Walmart asks grower producers to use Blockchain monitoring

[ad_2][ad_1]

Producing companies that want to sell lettuce and salads at Walmart and Sam & # 39; s Clubs will have to learn the skills of cryptocurrency traders, the recently announced retailer giant. By the end of January 2020, Walmart will require Californian manufacturing companies like Dole, Taylor Farms and Fresh Express to join a blockchain-based supply chain that the mega-retailer has been experimenting with for nearly two years to allow Walmart to track the source of foodborne illness.

Switching to the encrypted system of shared information made famous by bitcoins would have allowed Walmart and its suppliers to contain and limit calls to Walmart and Sam & # 39; s Club stores, a $ 280 billion food empire.

"We are asking our suppliers of fresh, leafy vegetables to track down their produce at the source, at farms, in seconds and not days or weeks," said Frank Yiannas, Walmart's vice president of food safety, on Monday.

Walmart's move could upset the way in which the manufacturing industry controls its supply lines, a system that is not only the digital era of the last century, but the current era of interconnected devices "smart" and data encryption capabilities.

Producing companies concentrated in the Salinas Valley and Yuma, Arizona, have been severely hit this year by a nationwide fright on Roman lettuce contaminated with E. coli bacteria.

Five people died and 205 fell ill in the 36-state epidemic that began in April and prompted an unusual national consumer adviser to avoid any lettuce grown in the Yuma region.

Consumers were largely disconcerted and unable to find out where their lettuce was grown, officials recognized at the time.

The strain of bacteria responsible for the diseases was found in an irrigation canal of the Yuma area, but only one farm was identified as the source of an isolated group of illnesses among Alaska prisoners.

The authorities believe that there are more farms that cultivate contaminated lettuce, but have not been able to prove the thesis before lettuce production stops in the region. At the time it was declared in July, the epidemic was the largest and most fatal that has ever affected the production industry.

"The time has come for a better way to tackle the problem of food traceability," said Yiannas. "There is a strong case of public health and a corporate case for doing so."

Yiannas said the blockchain requirement "should not really be a surprise" for those selling in the vast Walmart network. The company has been experimenting with a pilot program for almost two years, involving major food companies such as Nestle, Danone, Unilever and the Driscoll berries in Watsonville.

"We were quite transparent and vocal in the work we are doing," he said.

Dole, for example, participated in the trial period of the company for the system and Taylor Farms, a company known for an aggressive adoption of food safety technology, reacted positively to change, said Yiannas. (Officials with those companies were not immediately available for a comment on Monday).
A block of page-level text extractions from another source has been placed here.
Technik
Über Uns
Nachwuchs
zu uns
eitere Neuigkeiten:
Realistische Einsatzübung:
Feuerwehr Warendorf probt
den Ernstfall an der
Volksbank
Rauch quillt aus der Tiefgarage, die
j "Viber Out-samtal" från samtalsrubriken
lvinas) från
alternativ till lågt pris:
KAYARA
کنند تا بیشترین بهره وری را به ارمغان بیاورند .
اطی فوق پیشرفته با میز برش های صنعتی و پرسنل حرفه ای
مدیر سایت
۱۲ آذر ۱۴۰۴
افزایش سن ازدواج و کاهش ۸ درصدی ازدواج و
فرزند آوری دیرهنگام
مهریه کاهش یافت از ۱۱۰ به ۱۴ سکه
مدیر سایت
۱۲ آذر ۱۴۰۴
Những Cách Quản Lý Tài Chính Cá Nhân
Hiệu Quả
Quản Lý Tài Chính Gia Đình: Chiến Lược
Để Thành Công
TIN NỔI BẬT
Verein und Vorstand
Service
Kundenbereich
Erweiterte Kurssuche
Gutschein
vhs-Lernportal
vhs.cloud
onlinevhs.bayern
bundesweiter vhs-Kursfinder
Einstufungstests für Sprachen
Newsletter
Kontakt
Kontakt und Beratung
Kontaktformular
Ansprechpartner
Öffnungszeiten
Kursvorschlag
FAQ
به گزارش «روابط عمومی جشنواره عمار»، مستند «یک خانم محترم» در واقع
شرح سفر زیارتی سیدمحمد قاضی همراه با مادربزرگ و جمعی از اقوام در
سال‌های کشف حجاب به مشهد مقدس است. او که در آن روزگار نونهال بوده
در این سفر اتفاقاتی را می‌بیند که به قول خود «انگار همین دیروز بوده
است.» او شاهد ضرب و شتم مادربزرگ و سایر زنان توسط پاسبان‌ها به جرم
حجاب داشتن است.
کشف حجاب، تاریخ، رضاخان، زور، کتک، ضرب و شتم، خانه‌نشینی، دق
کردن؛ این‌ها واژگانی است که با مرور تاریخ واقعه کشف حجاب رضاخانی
For suppliers, change is more cultural than technological. Inside, the blockchain is a democratized accounting system where information is not centralized but distributed on a shared ledger.

Instead of losing privacy by moving proprietary data into a centralized space that must be protected from hacking, blockchain creates a network in which each participant shares and verifies limited information, linked by complex encrypted codes, such as train cars.